#### Document text:
####################

Looking to the Future: Ranking by Position

Published: April 21, 2012

Positions are dead, so we create classes of players in this new edition, and rank them accordingly. 

If you have ever listened to one of our Hornets247 Podcasts, you probably know that I believe positions are dead. There are no such things as point guards or shooting guards. Tim Duncan is not a power forward, nor is he a center. Guys have roles on the team nowadays, roles that are too broad to be contained by a simple positional name. So I say positions are dead, but on this week’s Grantland podcast, Jalen Rose went one step further and said that they never existed. “Positions are listed so the novice fan can keep up with the game,” Rose stated. Couldn’t have said it better myself.

So while the novice fan spends his or her time putting a dream roster together by position, a GM constructs his puzzle by making sure he has guys who play roles that compliment each other and trying not to have too many pieces that overlap. Most teams look like they put their roster together the conventional way because seven footers are usually the most adept at getting rebounds, while six footers are usually the best at getting into the lane and dishing the rock, but it is the role the player plays (not their listed position) that is the most important thing in the GM’s eyes.

Because most fans and analysts are still stuck in the idea of “positions”, we see heated debates that simply don’t need to exist. The topic of whether Russell Westbrook is a “true point guard” comes up whenever OKC goes on a two or three game losing streak, as if there is such a thing as a “true point guard.” People think of Chris Paul or Steve Nash when they illicit this phrase, but how many titles have those guys won? Meanwhile, how many have Derek Fisher and Tony Parker won? In fact, here are your starting “point guards” for the last 21 championship teams: Jason Kidd, Derek Fisher, Rajon Rondo, Gary Payton, Tony Parker, Avery Johnson, Ron Harper, Kenny Smith, and BJ Armstrong.

Of those guys we have two pass first guards in Rajon Rondo and the washed up Jason Kidd, two defensive minded big guards in Harper and old Gary Payton, a scorer in Tony Parker, three floor spacing big shot makers in Armstrong, Smith, and Fisher, and an emotional leader in Avery Johnson. Aren’t these guys more different than they are similar? Then why do we all insist on labeling them by the same position?

####################

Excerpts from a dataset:

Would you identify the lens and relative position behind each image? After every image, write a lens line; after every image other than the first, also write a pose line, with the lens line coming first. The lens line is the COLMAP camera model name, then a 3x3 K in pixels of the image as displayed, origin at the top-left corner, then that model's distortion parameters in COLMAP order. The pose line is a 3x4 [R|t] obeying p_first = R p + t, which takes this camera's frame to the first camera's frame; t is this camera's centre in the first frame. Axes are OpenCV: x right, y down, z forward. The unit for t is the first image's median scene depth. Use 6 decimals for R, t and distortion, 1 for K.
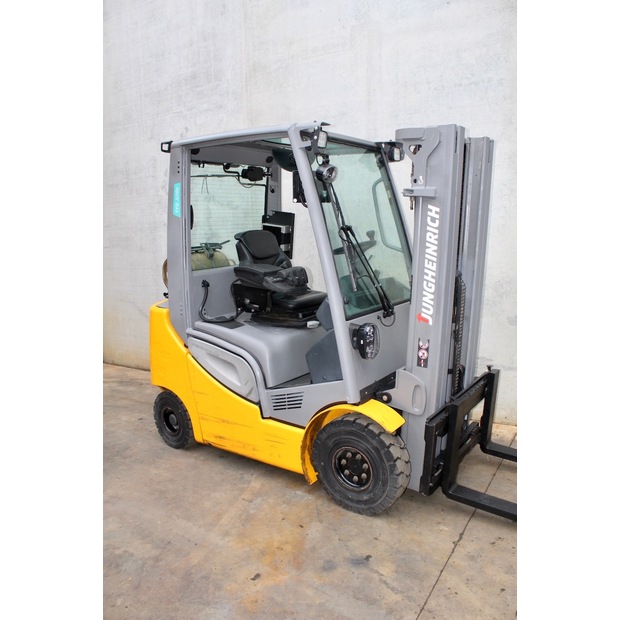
lens RADIAL K [[518.2, 0, 308.5], [0, 518.2, 312.6], [0, 0, 1]] dist [-0.171332, 0.151340]
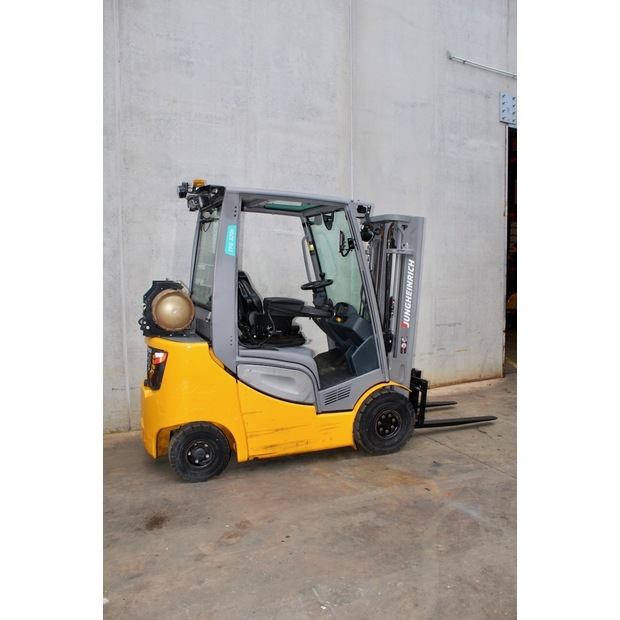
lens RADIAL K [[518.2, 0, 308.5], [0, 518.2, 312.6], [0, 0, 1]] dist [-0.171332, 0.151340]
pose [[0.516531, -0.040874, 0.855292, -1.046026], [0.116135, 0.992974, -0.022683, -0.019358], [-0.848356, 0.111046, 0.517649, 0.277068]]
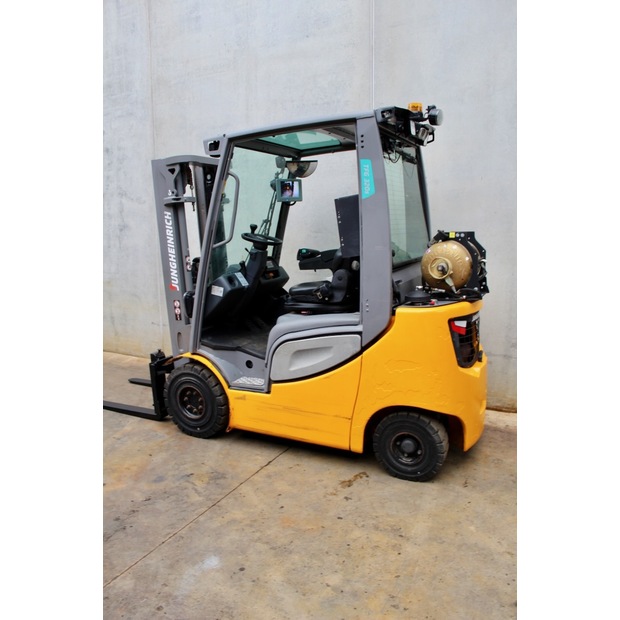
lens RADIAL K [[518.2, 0, 308.5], [0, 518.2, 312.6], [0, 0, 1]] dist [-0.171332, 0.151340]
pose [[0.998114, 0.015026, 0.059526, 0.229029], [-0.015984, 0.999750, 0.015641, 0.025614], [-0.059276, -0.016563, 0.998104, -0.225591]]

####################

#### Using the information:
- A) Print the part of the basketball positions article that opens with the words containing "Looking to the" and closes with "rank them accordingly.".
- B) Carry on the basketball positions article from the point where it stops.

#### Responses per task:
- A)
Looking to the Future: Ranking by Position

Published: April 21, 2012

Positions are dead, so we create classes of players in this new edition, and rank them accordingly.

- B)
Instead, I propose we just list guys as perimeter players or bigs and focus on the strengths that they bring to the table. And since I proposed it, that is exactly what I am going to do in this weeks LTTF column. And per these roles, we are going to list the need that the Hornets have for these types of players. We are only going to focus on the offensive roles that each player can fill, because the NBA is more about team defense nowadays, and frankly we don’t have enough space to get into sub categories. Let the ranking begin!

Perimeter Players



These guys are always looking to get their teammates involved first, and only look for their own to keep the defense honest or because their teammates are struggling.

Think: Chris Paul, Steve Nash

Hornets Need (On a Scale of 1-10): 3– There is not much need for a distributor if Eric Gordon is locked in for the long haul, since he is best with the ball in his hands. The Hornets are built to be in a lot of close games, and Gordon will be the guy making plays in the final five minutes, meaning a distributor would be relegated to the bench or sitting in the corner as Gordon works. If Gordon leaves, however, this would be a huge need for the Hornets.

1. Kendall Marshall, UNC– Marshall was second in the NCAA in assists, but did have a fairly high turnover rate to match. He would benefit the Hornets by getting some of their lesser skilled bigs easy buckets and Aminu the occasional fast break dunk, but he would be worthless as a deep threat when Gordon ran the offense.

2. Scott Machado, Iona- The only reason Marshall didn’t lead Division I in assists is because Scott Machado was making plays at Iona. Machado won’t go until the late first/early second round, but Dell could acquire another pick if he sees this as a need. Machado doesn’t have Marshall’s size, but he is a much better shooter from deep, giving him a better chance to stay on the court with Gordon in crunch time.

3. Marquis Teague, Kentucky- Teague was more of a bucket filler in high school, but learned to play the role of distributor after being paired with all that talent at Kentucky. For him to succeed in the league, he will have to continue that evolution and cut down on the turnovers. His wingspan allows him to cover multiple positions, but his outside shot needs a lot of work.


These guys can get their own or create for others, depending on the situation. They simply “make plays”. Hence, the name.

Think: Eric Gordon, Dwayne Wade, Russell Westbrook

Hornets Need- 5. Would it be the worst thing in the world if the Hornets had two Eric Gordon’s? People point to Golden State and their lack of success, but they had a playmaker and a bucket filler- neither of which could play defense. Two playmaker’s could actually work in a backcourt, and it doesn’t hurt that Gordon excels on the defensive end- allowing him to cover either position.

1. Bradley Beal, Florida- He is too nice of a guy to say it, but Beal was hurt this year by having to play with some irrational confidence guys at UF. Kenny Boyton and Erving Walker are two of the most delusional players I have ever seen and they are more responsible for Beal’s offensive inconsistencies than Beal. He has a beautiful stroke, he plays hard, can attack the rim, and can make plays for others- and that is why he is a lock for a top 5 pick this year despite the average numbers. A pairing of him and Gordon would leave defenses seeing double.

2. Damian Lillard, Weber State- A truly gifted scorer who can fill it up by attacking the basket or shooting from the perimeter, Lillard is also capable of making plays for his teammates. He has greatly improved as a point guard from year to year, raising his assist rate and dramatically cutting his turnover rate since he became a starter. His quickness and wingspan also give him the potential to be an above average perimeter defender. If he can adjust to the level of competition, he might be the ideal backcourt partner for Eric Gordon.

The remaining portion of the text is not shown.